A gennaio 2026 i prestiti bancari alle imprese artigiane (quasi-società artigiane) nella provincia di Forlì-Cesena segnano una flessione del -9,3% su base annua. Un dato che evidenzia una fase di difficoltà, soprattutto se confrontato con territori più dinamici come Piacenza (-4,9%) e Ferrara (-5,0%), mentre risultano ancora peggiori le performance di Modena (-13,7%), Bologna (-12,5%) e Rimini (-12,3%).
Il quadro si aggrava guardando al medio periodo: rispetto al 2019, i prestiti bancari alle imprese artigiane locali sono crollati del -47,7%, la flessione più intensa in Emilia-Romagna.

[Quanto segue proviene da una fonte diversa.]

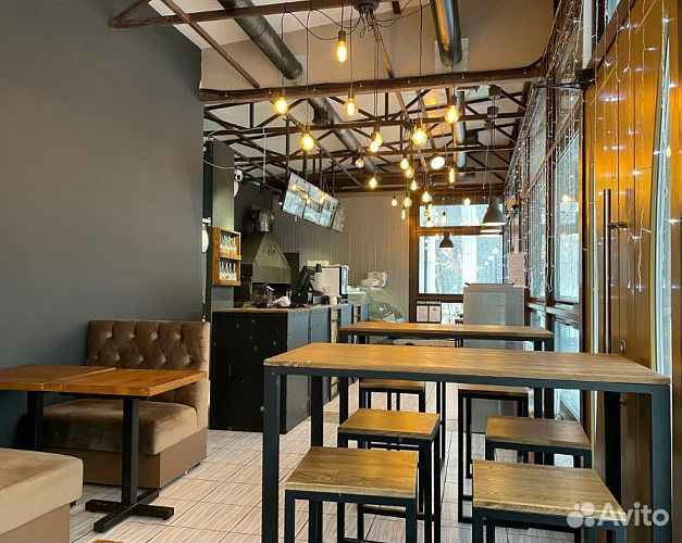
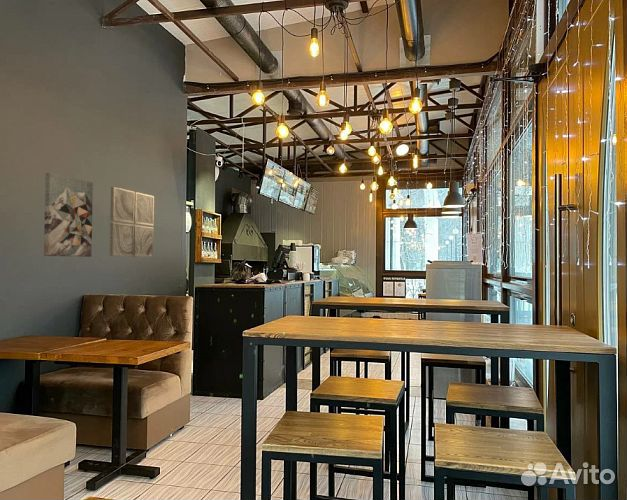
+ wall art [109,186,155,258]
+ wall art [43,172,94,258]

Anche sul totale dei prestiti bancari alle imprese, Forlì-Cesena registra un calo del -1,8% a fine 2025. A pesare è soprattutto l’andamento del manifatturiero (-2,3%), settore centrale per l’economia provinciale e tradizionalmente più esposto al fabbisogno di finanziamenti per sostenere produzione e investimenti. Ancora più marcata la flessione nelle costruzioni (-17,6%), mentre i servizi limitano le perdite (-0,6%) senza però mostrare segnali di reale espansione.

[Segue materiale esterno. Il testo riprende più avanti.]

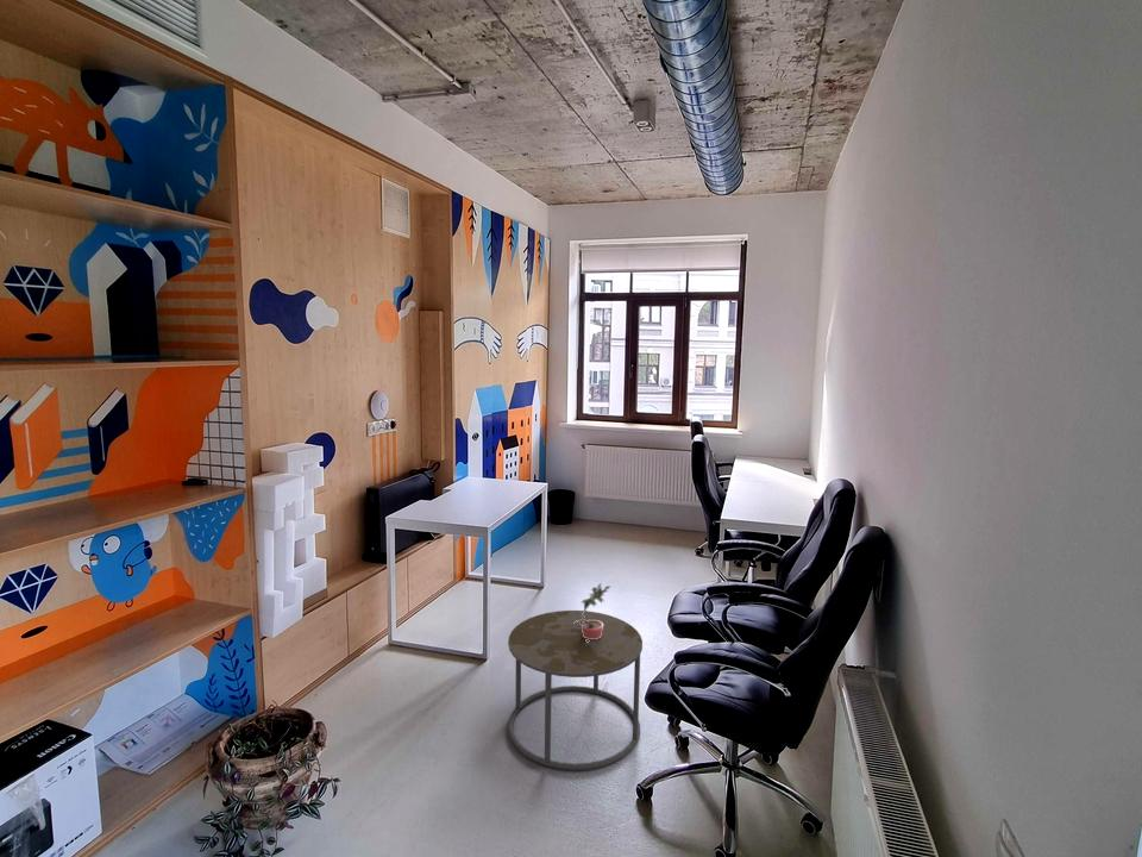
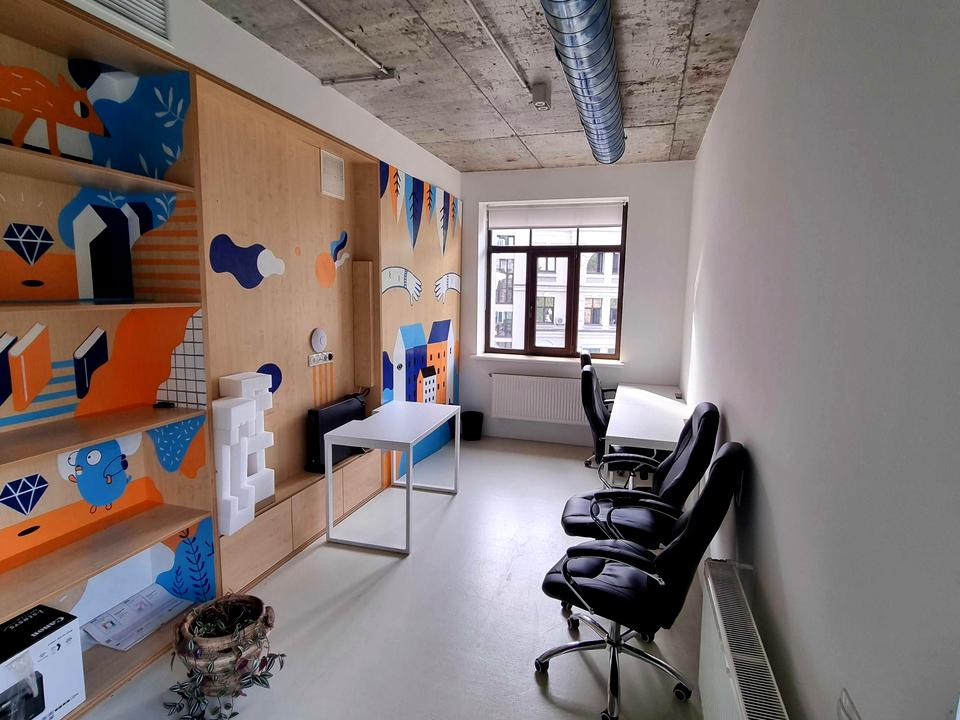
- side table [507,609,644,771]
- potted plant [573,583,611,643]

Il confronto regionale evidenzia una provincia che fatica a tenere il passo: se da un lato la contrazione è meno intensa rispetto a Ferrara (-3,9%) e Bologna (-3,2%), dall’altro appare distante dalle realtà più performanti come Modena (+4,6%) e Piacenza (+3,5%), dove il credito continua a sostenere in modo più efficace il sistema produttivo.

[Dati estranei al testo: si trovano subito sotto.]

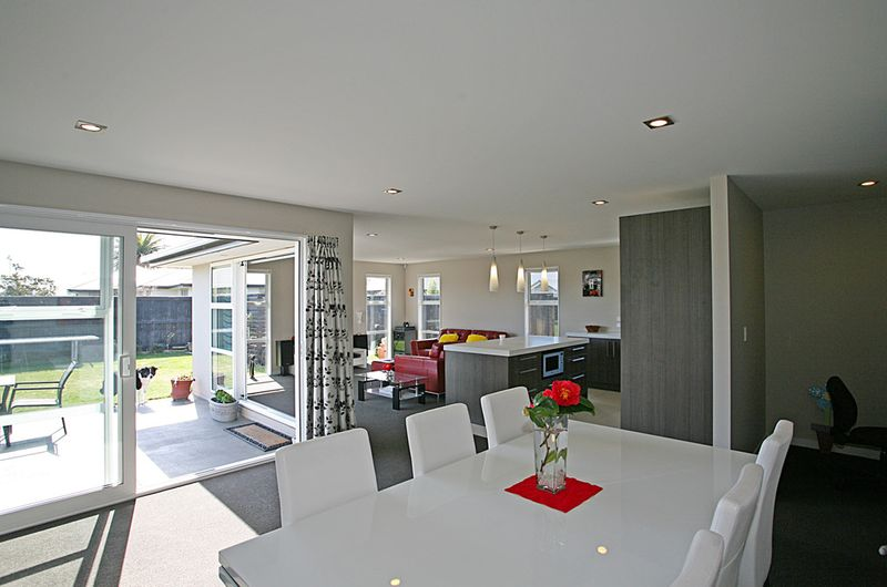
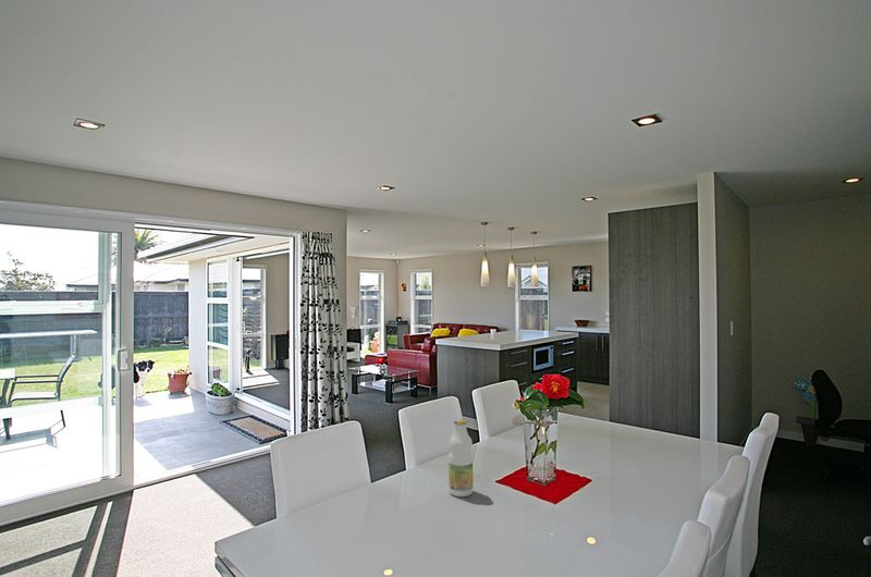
+ bottle [447,418,474,498]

Il Gruppo di Presidenza di Confartigianato Cesena (nella foto in alto) evidenzia che il calo dei prestiti alle imprese potrebbe essere causato non solo da una restrizione creditizia da parte delle banche – certamente ancora presente in alcuni ambiti specifici (nuove imprese, edilizia, ecc) – ma anche da una minore domanda di credito da parte delle stesse PMI. In questo senso a pesare c’è senz’altro il ritardo nell’adozione della misura nazionale “iperammortamento”, che nei primi mesi dell’anno ha frenato l’avvio di alcuni investimenti tecnologici, ed un contesto economico internazionale particolarmente incerto. A prescindere dalla causa, la riduzione degli investimenti e dei prestiti sono segnali negativi che rischiano di ridurre la competitività delle imprese ma anche del territorio nel suo complesso.
Per questo Confartigianato Cesena chiede interventi concreti: incrementare gli incentivi pubblici a supporto degli investimenti delle PMI, sostenere il sistema dei confidi e favorire condizioni di accesso al credito ancora più favorevoli per le micro e piccole imprese. L’obiettivo è chiaro: risollevare gli investimenti delle imprese anche attraverso la leva finanziaria, in una fase in cui il tessuto produttivo locale ha bisogno di consolidare il proprio sviluppo.